___ GIVEN RECORDS ___

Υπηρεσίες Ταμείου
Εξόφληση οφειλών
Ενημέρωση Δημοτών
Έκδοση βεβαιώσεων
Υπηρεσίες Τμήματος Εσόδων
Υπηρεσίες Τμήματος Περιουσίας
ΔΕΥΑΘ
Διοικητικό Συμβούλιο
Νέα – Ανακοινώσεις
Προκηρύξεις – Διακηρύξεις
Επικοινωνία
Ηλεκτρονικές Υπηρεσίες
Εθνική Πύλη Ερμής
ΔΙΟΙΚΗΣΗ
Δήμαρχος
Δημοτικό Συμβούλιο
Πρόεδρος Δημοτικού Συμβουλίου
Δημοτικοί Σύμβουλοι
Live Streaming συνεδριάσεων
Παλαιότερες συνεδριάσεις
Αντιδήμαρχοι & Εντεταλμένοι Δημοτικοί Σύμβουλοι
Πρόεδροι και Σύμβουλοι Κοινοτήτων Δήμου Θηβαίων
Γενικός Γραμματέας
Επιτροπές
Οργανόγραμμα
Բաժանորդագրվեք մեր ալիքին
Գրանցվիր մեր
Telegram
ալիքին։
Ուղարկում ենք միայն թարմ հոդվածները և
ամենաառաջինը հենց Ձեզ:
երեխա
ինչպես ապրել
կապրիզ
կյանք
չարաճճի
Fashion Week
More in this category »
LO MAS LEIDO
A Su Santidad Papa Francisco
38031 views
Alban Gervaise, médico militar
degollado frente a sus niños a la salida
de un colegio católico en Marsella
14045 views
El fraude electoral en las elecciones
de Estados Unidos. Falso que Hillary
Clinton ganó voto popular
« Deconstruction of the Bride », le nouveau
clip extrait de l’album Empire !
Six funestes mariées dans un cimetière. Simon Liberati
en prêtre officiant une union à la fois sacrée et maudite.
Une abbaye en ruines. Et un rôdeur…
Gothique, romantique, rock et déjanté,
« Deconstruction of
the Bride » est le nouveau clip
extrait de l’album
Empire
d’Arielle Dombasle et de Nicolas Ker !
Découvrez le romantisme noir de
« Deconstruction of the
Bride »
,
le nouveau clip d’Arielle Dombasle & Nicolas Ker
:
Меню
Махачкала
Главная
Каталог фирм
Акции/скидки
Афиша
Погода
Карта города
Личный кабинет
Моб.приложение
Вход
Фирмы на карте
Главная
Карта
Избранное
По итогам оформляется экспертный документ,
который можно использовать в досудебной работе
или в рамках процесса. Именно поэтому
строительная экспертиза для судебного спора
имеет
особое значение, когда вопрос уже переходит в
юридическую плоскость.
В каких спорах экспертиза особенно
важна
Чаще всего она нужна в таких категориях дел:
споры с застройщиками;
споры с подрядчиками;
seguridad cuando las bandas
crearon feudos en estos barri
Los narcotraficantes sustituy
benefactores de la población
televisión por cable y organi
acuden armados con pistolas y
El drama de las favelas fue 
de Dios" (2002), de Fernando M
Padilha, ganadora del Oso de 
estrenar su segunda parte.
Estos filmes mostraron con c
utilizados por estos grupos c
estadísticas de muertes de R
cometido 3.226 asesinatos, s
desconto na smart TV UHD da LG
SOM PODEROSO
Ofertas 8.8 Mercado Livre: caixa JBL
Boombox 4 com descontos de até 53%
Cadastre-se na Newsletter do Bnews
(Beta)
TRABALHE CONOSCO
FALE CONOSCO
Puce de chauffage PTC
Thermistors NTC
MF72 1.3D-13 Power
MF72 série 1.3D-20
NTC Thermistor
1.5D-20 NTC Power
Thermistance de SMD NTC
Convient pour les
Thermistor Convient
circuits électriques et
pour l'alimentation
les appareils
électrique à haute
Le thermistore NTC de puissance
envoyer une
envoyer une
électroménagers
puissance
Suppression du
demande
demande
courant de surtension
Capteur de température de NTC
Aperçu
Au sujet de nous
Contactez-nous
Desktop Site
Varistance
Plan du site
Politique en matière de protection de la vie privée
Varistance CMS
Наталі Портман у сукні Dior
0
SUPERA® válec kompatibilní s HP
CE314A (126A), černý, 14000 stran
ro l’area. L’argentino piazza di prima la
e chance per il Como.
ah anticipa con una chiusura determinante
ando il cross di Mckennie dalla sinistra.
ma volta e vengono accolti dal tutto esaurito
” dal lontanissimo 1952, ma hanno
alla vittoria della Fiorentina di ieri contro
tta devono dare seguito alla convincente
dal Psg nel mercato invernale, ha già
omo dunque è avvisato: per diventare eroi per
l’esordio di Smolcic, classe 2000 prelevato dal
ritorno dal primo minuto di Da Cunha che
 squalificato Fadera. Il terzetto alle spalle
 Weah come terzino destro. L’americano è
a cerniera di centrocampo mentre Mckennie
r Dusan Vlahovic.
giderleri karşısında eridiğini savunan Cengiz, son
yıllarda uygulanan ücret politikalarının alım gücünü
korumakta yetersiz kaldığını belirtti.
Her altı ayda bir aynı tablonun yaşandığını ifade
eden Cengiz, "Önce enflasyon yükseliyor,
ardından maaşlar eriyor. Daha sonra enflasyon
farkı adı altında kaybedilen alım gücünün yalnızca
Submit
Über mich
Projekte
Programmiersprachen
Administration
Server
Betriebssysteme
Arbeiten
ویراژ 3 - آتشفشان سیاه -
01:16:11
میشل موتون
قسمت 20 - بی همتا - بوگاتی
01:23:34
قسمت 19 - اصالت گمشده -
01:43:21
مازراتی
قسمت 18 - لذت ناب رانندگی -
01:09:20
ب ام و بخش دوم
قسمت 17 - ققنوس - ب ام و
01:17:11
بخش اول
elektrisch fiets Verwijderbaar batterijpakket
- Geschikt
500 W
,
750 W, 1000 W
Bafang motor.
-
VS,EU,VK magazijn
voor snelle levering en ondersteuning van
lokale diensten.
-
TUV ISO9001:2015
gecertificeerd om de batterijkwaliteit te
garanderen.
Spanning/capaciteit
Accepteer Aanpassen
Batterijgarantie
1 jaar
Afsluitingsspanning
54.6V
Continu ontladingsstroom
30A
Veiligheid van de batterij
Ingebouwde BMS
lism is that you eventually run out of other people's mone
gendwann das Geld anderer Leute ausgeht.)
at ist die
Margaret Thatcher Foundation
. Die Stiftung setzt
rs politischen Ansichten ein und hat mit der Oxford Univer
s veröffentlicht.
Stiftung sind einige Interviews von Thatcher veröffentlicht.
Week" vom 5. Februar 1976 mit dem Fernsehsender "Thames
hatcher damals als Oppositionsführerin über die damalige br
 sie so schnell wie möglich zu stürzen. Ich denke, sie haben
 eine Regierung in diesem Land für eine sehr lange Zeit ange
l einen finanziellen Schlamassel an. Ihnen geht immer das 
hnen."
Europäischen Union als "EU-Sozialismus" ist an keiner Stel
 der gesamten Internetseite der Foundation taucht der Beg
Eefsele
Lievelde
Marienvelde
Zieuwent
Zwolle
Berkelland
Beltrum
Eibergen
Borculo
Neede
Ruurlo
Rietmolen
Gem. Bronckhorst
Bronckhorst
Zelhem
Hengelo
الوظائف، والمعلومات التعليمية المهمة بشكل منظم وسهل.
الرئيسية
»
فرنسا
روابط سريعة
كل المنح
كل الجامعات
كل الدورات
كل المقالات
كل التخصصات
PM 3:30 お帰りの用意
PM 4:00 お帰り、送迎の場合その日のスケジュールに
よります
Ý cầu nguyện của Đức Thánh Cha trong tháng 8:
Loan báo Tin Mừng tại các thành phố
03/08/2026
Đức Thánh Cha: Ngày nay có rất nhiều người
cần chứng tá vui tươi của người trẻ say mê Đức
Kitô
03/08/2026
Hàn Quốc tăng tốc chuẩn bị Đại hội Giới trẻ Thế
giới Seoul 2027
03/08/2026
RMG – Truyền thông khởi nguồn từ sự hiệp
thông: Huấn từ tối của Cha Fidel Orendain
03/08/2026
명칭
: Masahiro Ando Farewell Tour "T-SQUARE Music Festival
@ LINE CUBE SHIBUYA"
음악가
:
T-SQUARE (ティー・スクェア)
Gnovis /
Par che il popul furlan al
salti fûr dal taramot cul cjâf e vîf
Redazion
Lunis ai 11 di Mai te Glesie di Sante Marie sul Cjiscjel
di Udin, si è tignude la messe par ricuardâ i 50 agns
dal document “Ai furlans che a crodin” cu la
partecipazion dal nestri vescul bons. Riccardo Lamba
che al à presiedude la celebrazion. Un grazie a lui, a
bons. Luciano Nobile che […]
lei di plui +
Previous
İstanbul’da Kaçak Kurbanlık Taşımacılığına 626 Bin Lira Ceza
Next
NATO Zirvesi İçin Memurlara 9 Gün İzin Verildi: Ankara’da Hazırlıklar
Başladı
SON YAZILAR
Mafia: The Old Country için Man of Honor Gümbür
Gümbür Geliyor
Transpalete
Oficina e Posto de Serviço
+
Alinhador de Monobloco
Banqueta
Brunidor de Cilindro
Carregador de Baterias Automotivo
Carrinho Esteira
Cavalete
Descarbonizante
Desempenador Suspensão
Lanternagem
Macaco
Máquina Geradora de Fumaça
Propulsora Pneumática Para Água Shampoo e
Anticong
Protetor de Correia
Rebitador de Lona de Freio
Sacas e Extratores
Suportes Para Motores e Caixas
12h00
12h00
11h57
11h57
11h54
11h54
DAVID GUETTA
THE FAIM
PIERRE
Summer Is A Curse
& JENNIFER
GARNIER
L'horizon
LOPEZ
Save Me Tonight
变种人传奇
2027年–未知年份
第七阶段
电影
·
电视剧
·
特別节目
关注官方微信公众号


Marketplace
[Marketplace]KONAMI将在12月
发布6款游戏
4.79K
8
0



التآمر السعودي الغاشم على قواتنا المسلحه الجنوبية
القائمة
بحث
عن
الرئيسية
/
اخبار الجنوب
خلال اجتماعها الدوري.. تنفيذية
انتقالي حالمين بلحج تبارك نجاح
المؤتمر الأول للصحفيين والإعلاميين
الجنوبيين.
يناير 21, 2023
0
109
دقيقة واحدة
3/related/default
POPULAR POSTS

___

### PROBLEM TO SOLVE
Please reproduce everything from the start of the records down to the line containing "degollado frente a sus niños a la salida", including that line.

### ANSWER SPACE
Υπηρεσίες Ταμείου
Εξόφληση οφειλών
Ενημέρωση Δημοτών
Έκδοση βεβαιώσεων
Υπηρεσίες Τμήματος Εσόδων
Υπηρεσίες Τμήματος Περιουσίας
ΔΕΥΑΘ
Διοικητικό Συμβούλιο
Νέα – Ανακοινώσεις
Προκηρύξεις – Διακηρύξεις
Επικοινωνία
Ηλεκτρονικές Υπηρεσίες
Εθνική Πύλη Ερμής
ΔΙΟΙΚΗΣΗ
Δήμαρχος
Δημοτικό Συμβούλιο
Πρόεδρος Δημοτικού Συμβουλίου
Δημοτικοί Σύμβουλοι
Live Streaming συνεδριάσεων
Παλαιότερες συνεδριάσεις
Αντιδήμαρχοι & Εντεταλμένοι Δημοτικοί Σύμβουλοι
Πρόεδροι και Σύμβουλοι Κοινοτήτων Δήμου Θηβαίων
Γενικός Γραμματέας
Επιτροπές
Οργανόγραμμα
Բաժանորդագրվեք մեր ալիքին
Գրանցվիր մեր
Telegram
ալիքին։
Ուղարկում ենք միայն թարմ հոդվածները և
ամենաառաջինը հենց Ձեզ:
երեխա
ինչպես ապրել
կապրիզ
կյանք
չարաճճի
Fashion Week
More in this category »
LO MAS LEIDO
A Su Santidad Papa Francisco
38031 views
Alban Gervaise, médico militar
degollado frente a sus niños a la salida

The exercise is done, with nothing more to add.